Concrètement, cela signifie que toute tentative de prise de pouvoir par la force – ou même de participation politique directe ou indirecte par des relais civils des gangs – pourra être interprétée par les États-Unis comme une stratégie terroriste et traitée comme telle. Cela pourrait justifier une intervention étrangère élargie, des arrestations internationales, des gels de comptes, des mandats Interpol, ou des frappes ciblées contre les chefs de file.
Dans l’histoire récente, plusieurs exemples illustrent les conséquences d’une telle évolution : en Afghanistan, les Talibans ont été traqués pendant plus de dix ans après leur désignation comme groupe terroriste ; en Colombie, les FARC ont vu leurs finances asséchées, leurs chefs éliminés un à un, et leur intégration politique ne fut possible qu’après désarmement total et négociation supervisée ; au Nigéria, Boko Haram a été marginalisé et décapité sur le plan structurel, même si les racines du problème subsistent. En Haïti, un tel scénario pourrait se traduire par l’interdiction de tout canal politique ou institutionnel pour les relais civils des gangs, l’intensification des opérations spéciales, y compris des éliminations ciblées appuyées par du renseignement étranger, le sabotage des flux financiers en provenance de la diaspora, souvent utilisés pour financer les armes et la logistique, et la mise à l’écart diplomatique de toute personnalité soupçonnée de connivence avec ces groupes.
Autrement dit, le rêve de certains caïds de se transformer en chefs d’État ou en faiseurs de rois pourrait s’effondrer brutalement. L’ère des « gangs-rois », installés dans des zones grises entre la politique, le business et la terreur, pourrait céder la place à une traque internationale d’une intensité inédite dans l’histoire haïtienne.
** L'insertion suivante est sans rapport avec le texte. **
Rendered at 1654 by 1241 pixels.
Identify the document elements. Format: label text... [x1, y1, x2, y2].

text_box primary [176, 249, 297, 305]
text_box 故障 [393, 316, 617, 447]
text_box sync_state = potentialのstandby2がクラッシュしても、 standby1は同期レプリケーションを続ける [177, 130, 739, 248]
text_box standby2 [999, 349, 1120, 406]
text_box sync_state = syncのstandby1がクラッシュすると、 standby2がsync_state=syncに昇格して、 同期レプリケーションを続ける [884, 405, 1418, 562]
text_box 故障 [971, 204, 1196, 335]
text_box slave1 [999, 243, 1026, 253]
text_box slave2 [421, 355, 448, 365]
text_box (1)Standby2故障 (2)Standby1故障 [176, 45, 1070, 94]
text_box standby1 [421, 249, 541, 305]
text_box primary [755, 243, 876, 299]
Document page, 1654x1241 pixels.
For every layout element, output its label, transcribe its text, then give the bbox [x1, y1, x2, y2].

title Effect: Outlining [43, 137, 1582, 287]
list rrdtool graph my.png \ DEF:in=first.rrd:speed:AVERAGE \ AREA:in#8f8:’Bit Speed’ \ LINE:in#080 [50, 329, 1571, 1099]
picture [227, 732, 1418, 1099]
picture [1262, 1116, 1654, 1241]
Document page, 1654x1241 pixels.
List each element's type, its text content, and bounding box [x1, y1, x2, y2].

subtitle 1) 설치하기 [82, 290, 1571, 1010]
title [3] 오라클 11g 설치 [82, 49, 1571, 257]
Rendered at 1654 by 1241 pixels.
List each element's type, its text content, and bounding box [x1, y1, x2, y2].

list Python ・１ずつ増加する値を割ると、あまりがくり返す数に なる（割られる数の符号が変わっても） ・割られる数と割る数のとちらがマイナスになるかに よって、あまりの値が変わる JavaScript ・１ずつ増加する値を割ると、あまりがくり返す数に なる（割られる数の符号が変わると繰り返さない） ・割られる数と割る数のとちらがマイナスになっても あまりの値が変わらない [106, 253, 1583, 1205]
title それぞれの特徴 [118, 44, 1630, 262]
Mais cet avenir dépendra d’un facteur fondamental : la volonté des États-Unis d’aller au bout de leur logique. Car si la désignation n’est pas suivie d’un soutien réel à la sécurisation du territoire haïtien, à la reconstruction institutionnelle et à la poursuite systématique des complices, alors les gangs pourraient tout simplement adapter leur stratégie, se camoufler dans de nouvelles structures, ou encore pactiser avec des factions politiques prêtes à les recycler.
En somme, cette désignation est une lame à double tranchant. Elle peut enterrer définitivement le projet politique des gangs, ou au contraire les pousser à accélérer leur prise de pouvoir par désespoir. Dans les deux cas, le compte à rebours est enclenché.